Theodore, bishop of Mopsuestia, (c.350-428) stands out as the pre-eminent exponent of the School of Antioch 's literal, historical and rational emphases in exegesis and of its staunch defence of Christ 's humanity. At his death, he was hailed as one of the outstanding, prolific biblical theologians of his time. However, after his works and person were later condemned at the Second Council of Constantinople in 553, he is known today primarily as the "Father of Nestorianism."
This addition to the Early Church Fathers series provides in one place new extensive translations of Theodore 's major extant works that have not been available in English up unto the present. It also summarizes the secondary literature and discusses at length the fundamental features of his theological thinking, especially regarding his method of exegesis and his functional stress on the union of Christ 's natures as occurring in one common prosopon.

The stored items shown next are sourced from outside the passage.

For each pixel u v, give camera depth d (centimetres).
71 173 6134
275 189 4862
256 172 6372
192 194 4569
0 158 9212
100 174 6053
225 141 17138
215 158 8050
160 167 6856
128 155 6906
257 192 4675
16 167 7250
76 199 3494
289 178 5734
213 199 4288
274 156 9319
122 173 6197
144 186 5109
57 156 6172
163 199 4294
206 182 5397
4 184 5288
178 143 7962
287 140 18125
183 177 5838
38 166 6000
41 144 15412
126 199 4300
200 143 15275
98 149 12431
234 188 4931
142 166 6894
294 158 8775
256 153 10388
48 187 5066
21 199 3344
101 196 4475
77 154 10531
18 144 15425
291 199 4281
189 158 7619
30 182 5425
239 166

Frederick G. McLeod presents passages from Theodore 's major works On the Incarnation and his Cathechetical Homilies; his commentaries on Psalm 8, Adam 's creation, John, Philippians 2, Galatians, Ephesians, and Colossians; and his rejection of the allegorists and Apollinaris, as well as providing all the anathemas of Constantinople II against Theodore 's works and person.
This book will be invaluable to any scholar who wishes to read firsthand what this influential and controversial figure has actually written.